I have an assignment which I am quite stuck on. The question is the following: function f: N to N is defined recursivly:
f(k+1)=(k+1)*f(k) for each k in N. f(0)=1.
That is the factorial function.
Now I have to prove by induction:
1* f (1) + 2 * f (2) + 3* f (3) +....+n * f (n) = f (n +1) -1
I have made two steps: 1. proved that the equation is true for n=1. 2. I assume that the equation is true for n.
Now I have to prove the equation for n+1.
Now the equation is:
1* f (1) + 2 * f (2) + 3* f (3) +....+n * f (n) + (n+1)*f(n+1) = f (n +2) -1
I have used the induction assumption (number 2 in my steps) to place:
f (n +1)-1
insted of:
1* f (1) + 2 * f (2) + 3* f (3) +....+n * f (n)
So now I got:
f(n+1)-1 + (n+1)*f(n+1)=f(n+2)-1
With a common factor of f(n+1) I got:
f(n+1)(n+2)=f(n+2)
Now this is the last step I made.
My question: Can I, from the first definition, say the this final equation is true?

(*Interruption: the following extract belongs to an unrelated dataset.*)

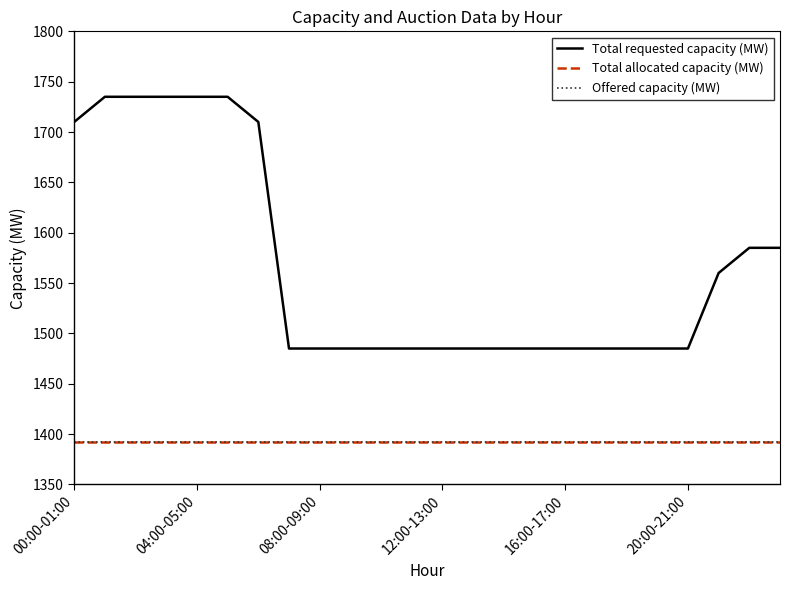

Is this an area chart (filled region under the line)?

No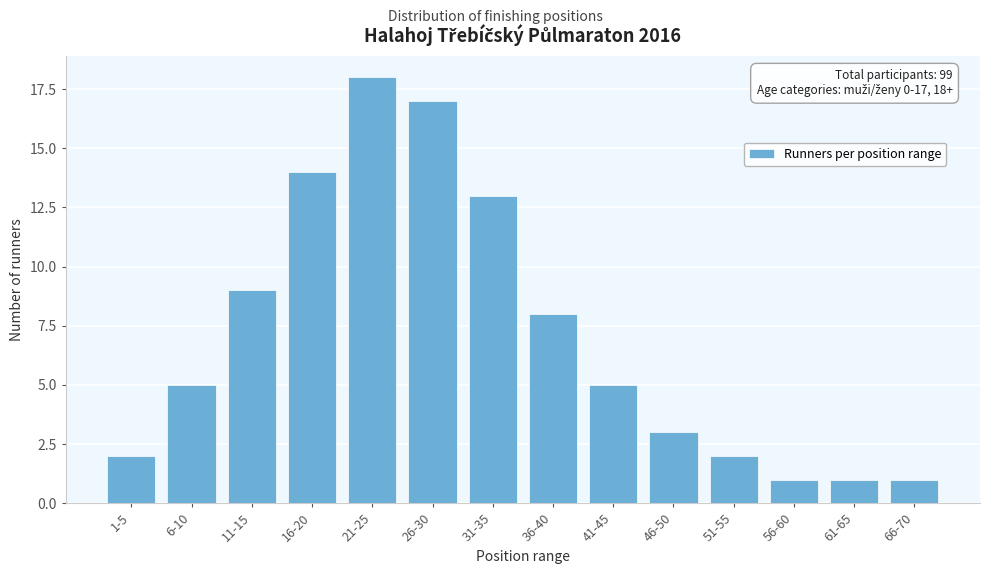

Reading left to right, extract all data points from this chart.

1-5=2	6-10=5	11-15=9	16-20=14	21-25=18	26-30=17	31-35=13	36-40=8	41-45=5	46-50=3	51-55=2	56-60=1	61-65=1	66-70=1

I mean, this is the factorial definition.
I can't PROVE my final step. Please help.
I can't understand why to use $\;f\;$ if we already have a nice, well-known notation for the factorial.
So you have to prove
$$\sum_{k=1}^n kk!=(n+1)!-1$$
So the inductive step is
$$\sum_{k=1}^{n+1}kk!=\sum_{k=1}^nkk!+(n+1)(n+1)!\stackrel{\text{ind. hypothesis}}=(n+1)!-1+(n+1)(n+1)!=$$
$$(n+1)!\left[1+n+1\right]-1=(n+1)!(n+2)-1=(n+2)!-1$$
and we're done.